Enough secrecy in the DA's office
The Times-Standard Editorial Article Launched: 05/25/2007 04:29:32 AM PDT
The chief prosecutor of Humboldt County has us scratching our heads with his waffling over making his office's “use of force” policy available to the public.
The issue arose when District Attorney Paul Gallegos and his new investigator, former Eureka police Sgt. Mike Hislop, proposed to beef up their firepower with the purchase of eight AR-15 semiautomatic rifles. This triggered questions from Loretta Nicklaus, Humboldt County's administrative officer, who wondered whether the DA had the need, training and policies in place for such an arsenal -- a use of force policy, in particular.
While working on a story about the new weapons, two Times-Standard reporters sought a copy of the DA's policy. Gallegos initially said he would get them a copy, then changed his mind and wouldn't even let them view the document. The Times-Standard then made a formal request a week ago under the state Public Records Act. Gallegos has 10 days to release the use of force policy, or to explain his legal reasons for withholding it.
Since then, Gallegos has offered these comments about the issue, via e-mail:
* “I never said that the information was not available under the Freedom of Information Act. Quite the contrary, I informed you that our use of force policy is not a public record.” To throw around some legal Latin, that's a non sequitur. A FOIA request is the federal equivalent of the California Public Records Act, and is a tool used to pry PUBLIC records out of reluctant PUBLIC officials.
* “I have some reluctance to make use of force policies public information . . . especially when there is no claim that anyone (in the DA's office) has unlawfully used force.”
That has no bearing on whether a policy is public or not. But perhaps Gallegos and his team are being overly sensitive to community polarization about four shooting deaths involving Eureka police officers, going back to Cheri Lyn Moore more than a year ago. DA investigations and findings on three of those deaths are pending, including Moore's.
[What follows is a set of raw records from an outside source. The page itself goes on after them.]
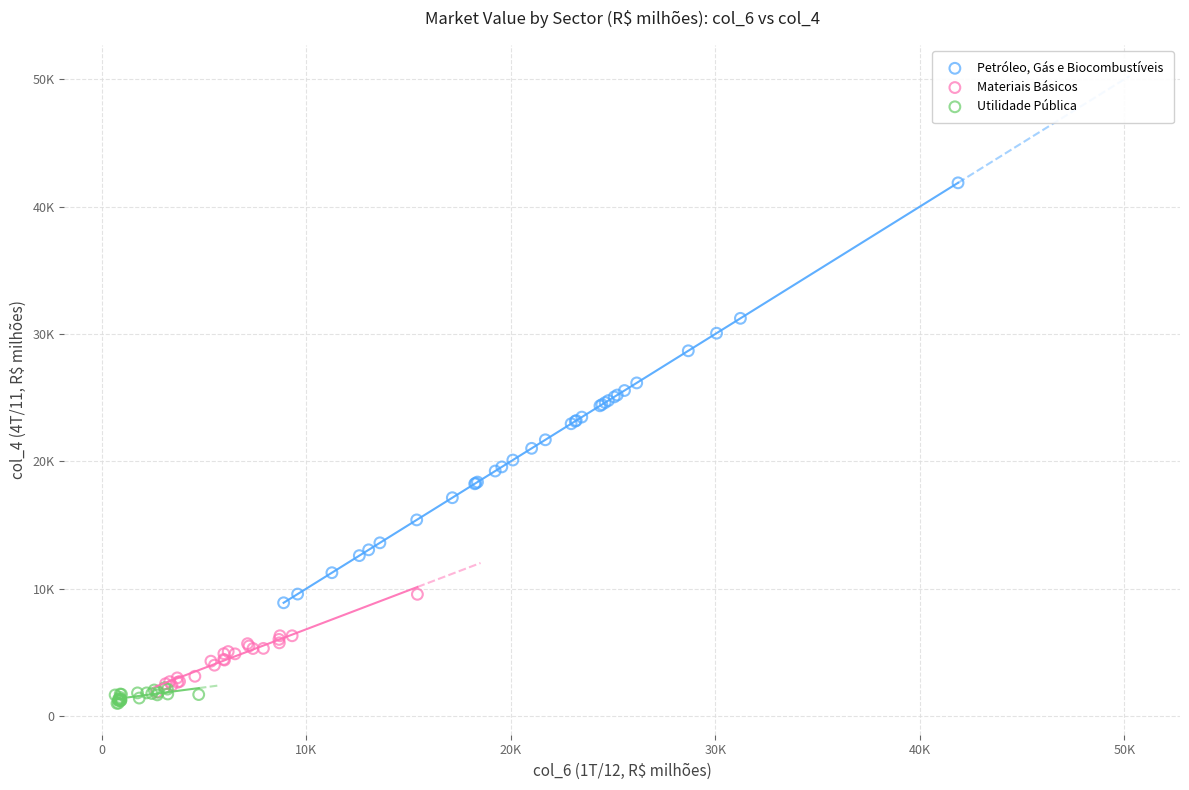

What are all the series names shown in the legend?

Petróleo, Gás e Biocombustíveis, Materiais Básicos, Utilidade Pública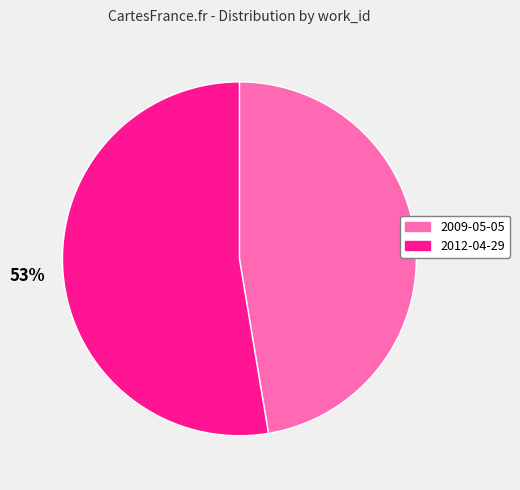

Which slice is the largest?

2012-04-29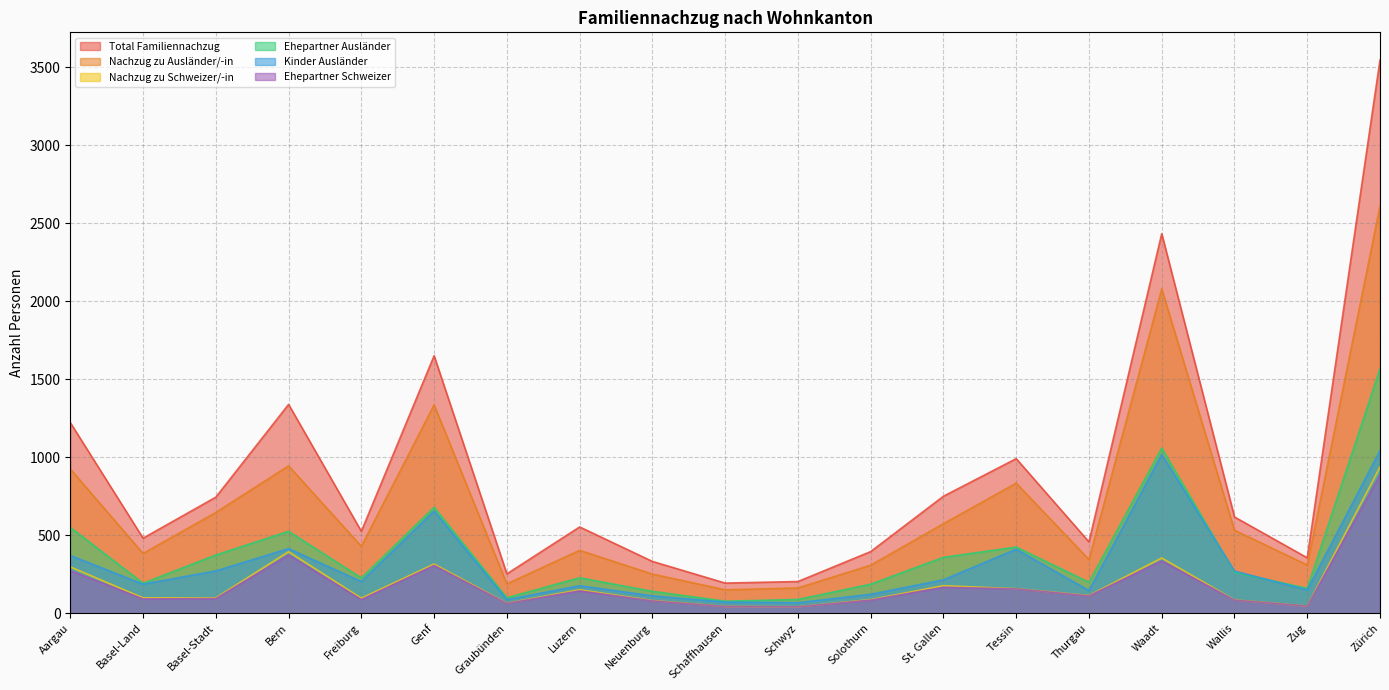

What is the total value across all series at Waadt?

7280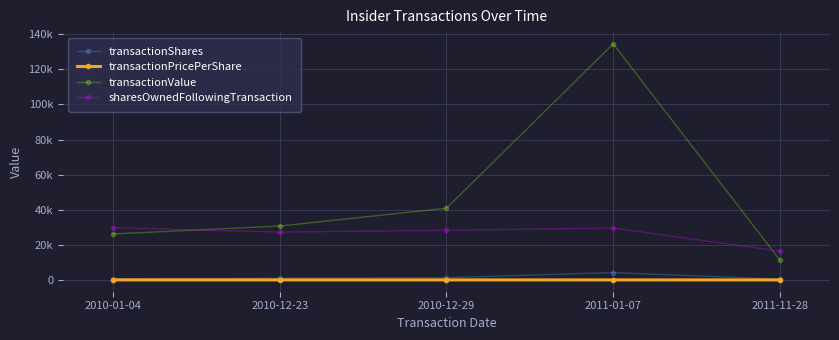

Reading right to left, transcribe all the data shown in this chart.

transactionShares: 433.0	4200.0	1280.0	1031.0	684.0
transactionPricePerShare: 26.1	32.0	31.9	29.8	38.3
transactionValue: 11280.0	134442.0	40845.0	30704.0	26197.0
sharesOwnedFollowingTransaction: 16361.0	29584.0	28304.0	27273.0	29784.0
* “I also informed you that, if you heard from others that (our use of force policy is a public record), to let me know and I would consider others' determinations.”
The Eureka Police Department and the county sheriff's department say their use of force policies are open to the public, as does the DA in San Diego County. So do two open-records experts we checked with -- attorneys who said the law is clear: The public not only has a right to view use of force policies, but to receive copies.
Also, the California Peace Officers' Association says such policies are important in creating public confidence in law enforcement. To do that, of course, the public must know what the policy is.
We have to wonder: Why all this bobbing and weaving, especially by somebody who should know the law? If the DA's office has a use of force policy, let's see it. If it does not, then it should 'fess up and create one (the California Peace Officers' Association has a sample you can adapt). Then put it online, so everyone can see it. That should free up time to produce the long-overdue report on Moore's death.